Curious that a house in a densely populated suburban neighbourhood should be collapsing spontaneously in an earthquake of telekinetic power and not a single inquisitive neighbour should step out onto their lawn to investigate the commotion. I see living room lights on. Cars parked in the driveways. People are there. And yet there’s no one.
I think no one in this neighbourhood cares much about what goes on around them. I wouldn’t either if I were them. They know, perhaps instinctively, that they are living in a movie remake, and that their remake is not of the same standard as its 1976 original. Carrie White and her deranged mother, Margaret, are best left to their own devices. Even if those devices kill them.
This 2013 reimagining of Stephen King’s classic horror novel is directed by Kimberly Peirce, whose female instinct and modesty is apparent in the way she protects the female body from indecent exposure but not from grotesque violence. There is a shot of windshield glass jutting out from the lead antagonist’s face, and yet the early locker room scene — in which all of the girls in the original film were in different states of undress (including fully nude) — is filmed as if the camera is operated by a 12-year old boy. It’s interesting how perspective changes with the director, and with the times.
I recently reviewed Brian De Palma’s Carrie, and I was quite in favour of it. It had the brooding silence of a horror movie, as if it wanted more than anything to lull its viewers into a false state of calm and then shock them into submission with its third act. It also had Sissy Spacek, who exuded awkwardness and discomfort without so much as having to lift an eyebrow. We got the sense that everything she did with her special powers was done out of fear. The Carrie in this movie is in full control of her powers. This doesn’t make her a tragic hero; it makes her a full-fledged villain. When Sue Snell turns up at her house at the end, we’re wondering why the cops didn’t reach there first.
There’s also a problem with the casting of Chloë Grace Moretz. She is a fine actor, proven very deftly in her role as Hit Girl from the Kick-Ass movies. But here, as Carrie White, she is too likeable. Too pretty perhaps. Spacek is by no means an unattractive lady, but her unique features (large eyes, gaunt cheeks) hide a very shy interior. She is pretty not on the surface, but underneath, and the role of Carrie requires this sort of visual trickery to work. She is the outcast. Moretz looks more like vice-captain of the cheerleading squad.
And this kind of misrepresentation pervades the rest of the cast. Carrie’s mother, Margaret (Julianne Moore), a wayward Christian fanatic in the original movie, seems more like a psychopath here. She’s prone to self-flagellation, and when she gets mad or upset, she uses various household objects against her head, including walls. Chris (Portia Doubleday), the antagonist, is a step away from being satan’s right-hand girl. She is not so much vengeful as she is evil. When Sue (Gabriella Wilde) asks her: “What has Carrie White ever done to you?”, she couldn’t have asked a more correct question. And then there’s the gym teacher whose name is as hard to pronounce as it is to spell. She is played by Judy Greer, and it is difficult to believe her character. She has the confidence of a detective and the charisma of a mouse. Somewhere in the middle she is meant to find herself, but she never does. And her fate in this remake is unjustified.

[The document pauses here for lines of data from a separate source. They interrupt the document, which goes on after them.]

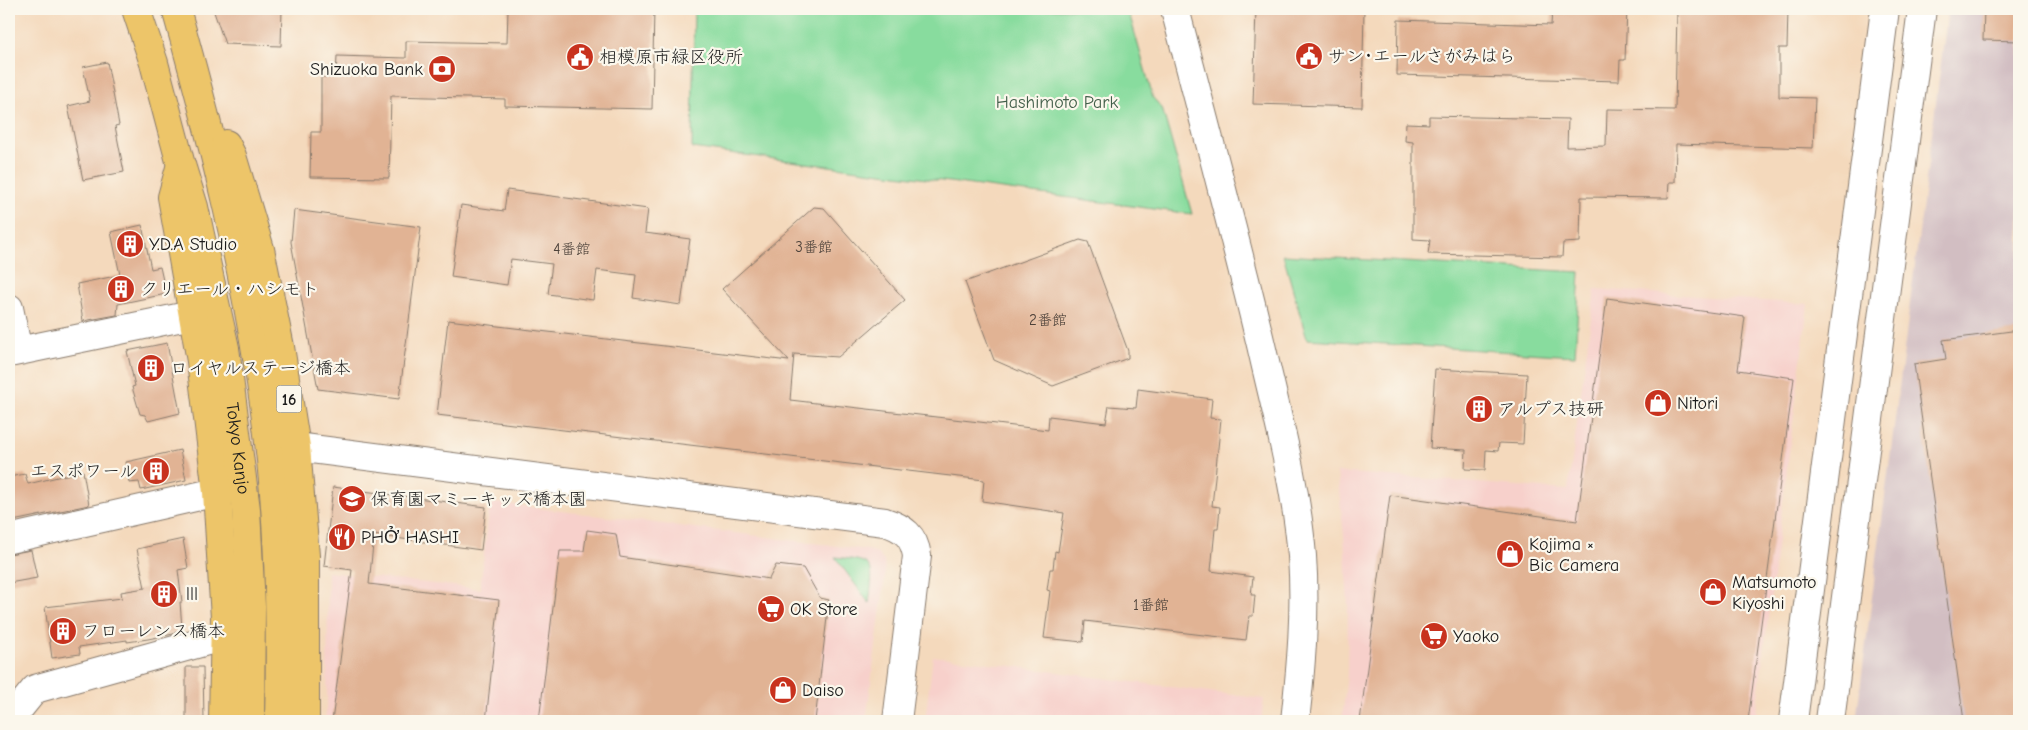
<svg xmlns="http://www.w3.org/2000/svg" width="2028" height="730" viewBox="0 0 2028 730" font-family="'Comic Neue','Klee One',sans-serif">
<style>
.built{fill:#f7d0cb}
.industrial{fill:#d2bec2}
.green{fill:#88dc9e;stroke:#527c5d}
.building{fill:#e1b394}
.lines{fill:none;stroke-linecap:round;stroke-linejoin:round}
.minor-casing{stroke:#887a6c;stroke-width:30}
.highway-casing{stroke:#887a6c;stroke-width:30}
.minor{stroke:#fff;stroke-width:28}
.highway{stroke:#edc569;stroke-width:28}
.labels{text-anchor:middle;stroke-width:4.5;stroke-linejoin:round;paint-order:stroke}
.number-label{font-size:15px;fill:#4d423a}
.shield{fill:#fbf7ec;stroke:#5f5e5a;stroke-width:1}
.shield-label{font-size:16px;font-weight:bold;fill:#1c1c1c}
.poi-label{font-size:18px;fill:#1c1c1c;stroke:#fbf7ec;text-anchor:start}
.park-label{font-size:18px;fill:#425f4a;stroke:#fbf7ec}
.street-label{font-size:18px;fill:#1c1c1c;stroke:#fbf7ec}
</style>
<rect width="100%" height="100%" fill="#fbf7ec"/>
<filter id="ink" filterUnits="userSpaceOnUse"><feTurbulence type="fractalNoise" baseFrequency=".02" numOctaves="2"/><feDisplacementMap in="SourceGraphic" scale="10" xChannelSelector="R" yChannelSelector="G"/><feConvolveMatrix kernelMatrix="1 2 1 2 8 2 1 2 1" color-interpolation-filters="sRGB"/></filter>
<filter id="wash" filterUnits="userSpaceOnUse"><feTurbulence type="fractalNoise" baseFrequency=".0096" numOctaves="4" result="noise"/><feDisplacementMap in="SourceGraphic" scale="20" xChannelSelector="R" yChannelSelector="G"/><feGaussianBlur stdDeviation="1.12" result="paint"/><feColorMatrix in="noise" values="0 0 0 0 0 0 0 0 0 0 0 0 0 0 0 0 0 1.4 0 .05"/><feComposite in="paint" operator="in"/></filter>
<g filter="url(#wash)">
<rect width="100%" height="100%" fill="#f4d9bc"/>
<path class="built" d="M1595 289 1808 304 1755 721H1342L1347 674 1348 606 1344 536 1337 472 1568 490Z
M490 502 868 550 876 552 884 561 885 576 866 721H325L327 703 328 572 480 589Z
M933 656 1264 699 1261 721H925Z"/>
<path class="industrial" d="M1948 9H2019V721H1856Z"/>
<path class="green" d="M694 9H1128L1153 98 1162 108 1192 214 692 148Z
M1283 255 1580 272 1575 356 1307 339Z
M835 557C876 562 874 562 869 603Z"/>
<g id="blocks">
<path class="building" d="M213 9H282L281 46 225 44Z
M508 9H654L652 109 505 106V99L391 96 389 178 310 177 311 132H321V77H336L337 56 406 58V41L507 43Z
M1256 9H1364L1362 107 1253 104Z
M1552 9H1627L1625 60H1620L1619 81 1397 75 1398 20 1551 25Z
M1677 9H1788L1787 48H1779V97L1815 98 1813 148 1676 144 1675 182H1669L1668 198 1581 197 1580 242 1563 243 1562 257 1428 254 1430 240 1413 239V142L1405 141 1406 123 1429 124V116L1568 119 1567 147 1606 146 1607 109 1675 110Z
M1984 9H2019V41L1983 40Z
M107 62 119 125 115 126 124 172 83 180 68 106 90 101 83 67Z
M507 190 648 209 645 233 690 239 681 305 633 298 636 275 597 270 593 300 548 294 552 264 511 259 507 285 451 277 461 205 504 211Z
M814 207 824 208 905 300 838 357 794 354 790 400 1048 430 1049 416 1106 423 1109 406 1136 408 1138 389 1212 399 1210 418 1221 419 1212 506 1220 507 1218 529H1215L1211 571 1253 577 1251 595H1255L1253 616H1249L1246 640 1085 621 1083 642 1044 638 1050 591 1047 590 1050 569H1053L1055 551 1058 552 1064 513 982 501 984 480 437 415 448 320 789 361 722 289Z
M294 210 421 227 399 399 318 389 291 242Z
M142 225 151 269 160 267 166 294 118 304 117 315 83 321 77 284 120 275 111 232Z
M1080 240 1088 242 1128 351V358L1053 386 994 360 965 282Z
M1607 298 1745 317 1738 370 1794 378 1748 721H1360L1390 495 1577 521Z
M2019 330V721H1964L1914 364 1946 359 1943 340Z
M167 343 180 413 148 421 145 415 140 414 132 387 135 386 127 351Z
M1435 369 1527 374 1523 444 1499 443 1498 451 1486 450 1485 470 1465 469 1466 450 1430 448Z
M180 450 186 480 141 490 139 482 129 483 126 462Z
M83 471 89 505 13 521 9 499V477L25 474 28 484Z
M333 487 486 507 481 550 374 535 369 584 499 600 486 721H332L352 570 324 566Z
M587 530 616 534 620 557 769 579 776 565 803 568 820 598 829 600 815 721H539L560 551H584Z
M183 539 188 568 178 570 182 602H180L182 628 173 634 148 639 127 642V640L79 647 80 654 52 658 45 607 122 598 121 592 145 588 137 549Z
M31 550 37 578 9 583V554Z
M186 667H203L204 721H186Z"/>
</g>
</g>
<g filter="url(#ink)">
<use href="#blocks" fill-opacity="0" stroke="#887a6c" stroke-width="1"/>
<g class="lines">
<g class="minor-casing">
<path id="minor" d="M1175 9C1204 121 1234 232 1261 345 1277 415 1296 484 1302 556 1306 611 1301 667 1295 721
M9 308 18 351
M9 353 192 315
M296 447 885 522C904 528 914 536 917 556L897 721
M9 539 217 492
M9 721 35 689 225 636
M1793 721 1885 9
M1830 721 1922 9"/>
</g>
<g class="highway-casing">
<g id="highway">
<path id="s1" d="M136 9 154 63 181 165 194 207 225 348 246 509 251 607 250 721"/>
<path d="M176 9C217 155 255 309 271 460 280 547 281 634 279 721"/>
<path d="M226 144 232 156 260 249 280 347 296 447 305 556V721"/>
<path d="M180 168 172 197 201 361 217 492 225 618 223 721"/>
</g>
</g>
<use href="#minor" class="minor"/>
<use href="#highway" class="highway"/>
</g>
</g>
<defs>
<g id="civic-disc" transform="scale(1.4375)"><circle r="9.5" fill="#c8321e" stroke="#fbf7ec"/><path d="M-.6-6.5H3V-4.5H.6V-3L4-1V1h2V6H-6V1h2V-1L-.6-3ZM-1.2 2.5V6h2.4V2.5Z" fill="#fff"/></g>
<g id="bank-disc" transform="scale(1.4375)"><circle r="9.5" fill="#c8321e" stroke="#fbf7ec"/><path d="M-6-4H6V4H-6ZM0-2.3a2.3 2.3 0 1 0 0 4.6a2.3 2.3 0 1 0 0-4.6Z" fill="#fff"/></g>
<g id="building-disc" transform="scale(1.4375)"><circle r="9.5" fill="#c8321e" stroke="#fbf7ec"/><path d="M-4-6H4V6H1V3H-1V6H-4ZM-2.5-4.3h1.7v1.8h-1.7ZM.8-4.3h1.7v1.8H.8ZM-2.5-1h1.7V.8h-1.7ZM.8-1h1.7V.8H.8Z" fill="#fff"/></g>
<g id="shop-disc" transform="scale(1.4375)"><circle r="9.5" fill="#c8321e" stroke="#fbf7ec"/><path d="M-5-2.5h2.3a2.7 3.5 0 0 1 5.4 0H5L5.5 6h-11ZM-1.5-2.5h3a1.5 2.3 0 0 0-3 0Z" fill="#fff"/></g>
<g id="school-disc" transform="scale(1.4375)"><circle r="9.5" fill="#c8321e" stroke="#fbf7ec"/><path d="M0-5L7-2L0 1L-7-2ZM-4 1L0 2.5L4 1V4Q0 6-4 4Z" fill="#fff"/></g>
<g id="restaurant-disc" transform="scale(1.4375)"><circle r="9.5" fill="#c8321e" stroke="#fbf7ec"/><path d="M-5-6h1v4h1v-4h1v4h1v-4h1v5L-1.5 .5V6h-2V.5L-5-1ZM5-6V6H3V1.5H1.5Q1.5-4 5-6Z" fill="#fff"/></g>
<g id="supermarket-disc" transform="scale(1.4375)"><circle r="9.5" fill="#c8321e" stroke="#fbf7ec"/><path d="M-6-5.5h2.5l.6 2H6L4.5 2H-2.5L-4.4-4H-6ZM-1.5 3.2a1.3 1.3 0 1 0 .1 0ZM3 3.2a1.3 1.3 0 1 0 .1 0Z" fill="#fff"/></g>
</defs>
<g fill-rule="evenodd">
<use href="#civic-disc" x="1309" y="56"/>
<use href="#civic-disc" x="580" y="57"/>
<use href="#bank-disc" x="442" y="69"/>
<use href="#building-disc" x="130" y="244"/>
<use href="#building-disc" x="121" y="289"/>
<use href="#building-disc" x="151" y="368"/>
<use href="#shop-disc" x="1658" y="403"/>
<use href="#building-disc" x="1479" y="409"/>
<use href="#building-disc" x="156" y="471"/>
<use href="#school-disc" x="352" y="499"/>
<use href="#restaurant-disc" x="342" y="537"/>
<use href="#shop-disc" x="1510" y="554"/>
<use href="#shop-disc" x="1713" y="592"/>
<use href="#building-disc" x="164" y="594"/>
<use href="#supermarket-disc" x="771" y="609"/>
<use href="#building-disc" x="63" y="631"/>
<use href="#supermarket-disc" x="1434" y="636"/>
<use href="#shop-disc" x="783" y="690"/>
</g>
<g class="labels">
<g class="number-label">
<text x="814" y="252">3番館</text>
<text x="572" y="254">4番館</text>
<text x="1048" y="325">2番館</text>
<text x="1151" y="610">1番館</text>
</g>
<rect class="shield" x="276.5" y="385.5" width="25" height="27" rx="4"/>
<g class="shield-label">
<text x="289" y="405">16</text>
</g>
<g class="poi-label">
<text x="1328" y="62">サン･エールさがみはら</text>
<text x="599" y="63">相模原市緑区役所</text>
<text x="423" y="75" text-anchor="end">Shizuoka Bank</text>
<text x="149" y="250">Y.D.A Studio</text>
<text x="140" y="295">クリエール・ハシモト</text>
<text x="170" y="374">ロイヤルステージ橋本</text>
<text x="1677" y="409">Nitori</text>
<text x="1498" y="415">アルプス技研</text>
<text x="137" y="477" text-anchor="end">エスポワール</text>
<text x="371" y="505">保育園マミーキッズ橋本園</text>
<text x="361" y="543">PHỞ HASHI</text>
<text x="1529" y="550">Kojima ×<tspan x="1529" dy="21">Bic Camera</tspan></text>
<text x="1732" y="588">Matsumoto<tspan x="1732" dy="21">Kiyoshi</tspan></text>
<text x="183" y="600">Ⅲ</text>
<text x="790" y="615">OK Store</text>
<text x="82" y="637">フローレンス橋本</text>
<text x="1453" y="642">Yaoko</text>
<text x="802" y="696">Daiso</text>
</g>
<g class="park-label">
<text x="1057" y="108">Hashimoto Park</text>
</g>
<g class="street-label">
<text dy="6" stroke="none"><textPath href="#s1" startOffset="452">Tokyo Kanjo</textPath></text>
</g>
</g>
<rect width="2028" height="730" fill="none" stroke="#fbf7ec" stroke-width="30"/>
</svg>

Everything in this movie is unjustified. There is too much CGI. Too many pretty faces and not enough emotion. I get the feeling that this version is more occupied with looks than it is with substance. It follows its namesake to a T, right up to the prom sequence. And then it flies off the rails and lands all over the place. Is Carrie White misunderstood or malicious? A subliminal frame in the DVD’s alternate ending suggests that maybe she is supernatural. The spawn of the devil. I’m not so sure anymore. My mind’s all kinds of messed up.
Best Moment | Carrie’s prom dance with Tommy Ross. It’s the only heartfelt moment in the entire film.
Worst Moment | Every time Carrie uses her power. What’s with all the hand gestures? She’s not Magneto.